Un choix proprement sidérant. Pour ne pas dire atterrant. Mais pleinement assumé par des jurés en totale symbiose, si l’on en croit notamment la cinéaste française Noémie Lvovsky. En résumé, " il s’agit d’ un film tellement spécial, qui parle de cinéma, de son histoire… Ce n’est pas un film réalisé par un metteur en scène âgé, mais par un homme incroyablement jeune d’esprit qui nous montre son absolu besoin de faire…  Brisseau est le plus jeune de la nouvelle nouvelle vague".

A l’évidence, ce Léopard d’Or récompense un auteur qui eut de la grandeur. Car l’ennui, c’est qu’on ne voit pas franchement à l’écran ce qui a provoqué un tel enthousiasme pour cet opus qui se veut fantastique. Enfin, sauf si le nec plus ultra consiste à tourner, avec des bouts de ficelle, un film dans son appartement, lieu dévolu à quelques références cinématographiques. Et devenu, entre deux intermèdes dissertatoires fumeux ou une scène saphique, le théâtre de phénomènes mystérieux après que le héros (en l’occurrence Brisseau lui-même), eut recueilli une jeune femme ensanglantée sur le pas de sa porte…

Les autres prix

Surprise également avec le prix spécial du jury à Somebody Up Likes Me, de l’Américain Bob Byington. Plus compréhensible, sinon très justifié voilà qui rassure, celui de la mise en scène décerné au Chinois Laing Ying pour When Night Falls, qui raconte une histoire vraie. Celle d’un meurtrier de six agents de Shangaï, après avoir été violemment molesté par la police pour avoir roulé sur un vélo non homologué. Sa tête d’affiche An Nai a par ailleurs été sacrée meilleure actrice.

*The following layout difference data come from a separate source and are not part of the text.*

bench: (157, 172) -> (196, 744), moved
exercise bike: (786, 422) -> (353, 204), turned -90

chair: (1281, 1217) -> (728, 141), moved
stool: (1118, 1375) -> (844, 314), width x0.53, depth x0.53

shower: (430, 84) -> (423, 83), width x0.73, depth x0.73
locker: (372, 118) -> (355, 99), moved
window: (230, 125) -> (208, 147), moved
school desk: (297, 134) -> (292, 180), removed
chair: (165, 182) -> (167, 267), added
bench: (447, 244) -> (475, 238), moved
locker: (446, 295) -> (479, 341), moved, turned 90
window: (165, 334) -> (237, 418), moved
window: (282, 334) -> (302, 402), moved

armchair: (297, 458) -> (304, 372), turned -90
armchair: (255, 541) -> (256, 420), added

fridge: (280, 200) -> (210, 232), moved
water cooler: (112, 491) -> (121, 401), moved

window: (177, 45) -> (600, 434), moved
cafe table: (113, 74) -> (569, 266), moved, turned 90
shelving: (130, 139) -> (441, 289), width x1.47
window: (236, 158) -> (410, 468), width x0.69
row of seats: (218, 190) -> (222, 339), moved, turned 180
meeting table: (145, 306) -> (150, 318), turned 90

De son côté Le comédien Walter Saabel a décroché l’interprétation masculine pour son rôle dans  Der Glanz des Tages de Tizza Covi et Rainer Frimmel, seul et unique opus cité dans mes papables. A signaler encore une mention spéciale du jury pour le Portugais A Utima Vez Que Vi Macau. 

En revanche Leviathan, puissant documentaire décrivant le formidable affrontement entre l’homme et la mer et son bateau n’a plu qu’au jury composé de critiques, tiens donc… Et parmi ceux que j’ai relevés, trois (Starlet, Mobile Home et Compliance) ont été distingués par le jury des jeunes. C’est déjà ça! Le public a lui curieusement aimé le laborieux Lore de Cate Shortland, tandis que le Variety Piazza Grande Award a décompensé Camille redouble de Noémie Lvovsky.

Glamour et rétro de maître, des arbres qui cachent la forêt 

Si le Léopard d’Or illustre la faiblesse de la compétition, force est de constater que côté Piazza Grande, ce n’est pas mieux. A l’exception de quelques opus comme Quelques heures de printemps,  Ruby Sparks, ou évidemment Bonjour tristesse, on s'est même trouvé face à la pire édition depuis longtemps.

Une chose est sûre, le directeur artistique du festival, Olivier Père, ne pourra pas éternellement se réfugier derrière le glamour d’une pléiade de stars comme les Delon, Bernal, Carax, Belafonte, Muti et autres Rampling pour masquer cette évidence. Ni derrière une rétrospective consacrée à un maître du septième art, en l’occurrence donc le génial Otto Preminger. Même s’il est vrai qu’il justifiait à lui seul le déplacement au Tessin. Ne manquez surtout pas son oeuvre, prochainement programmée à la Cinémathèque.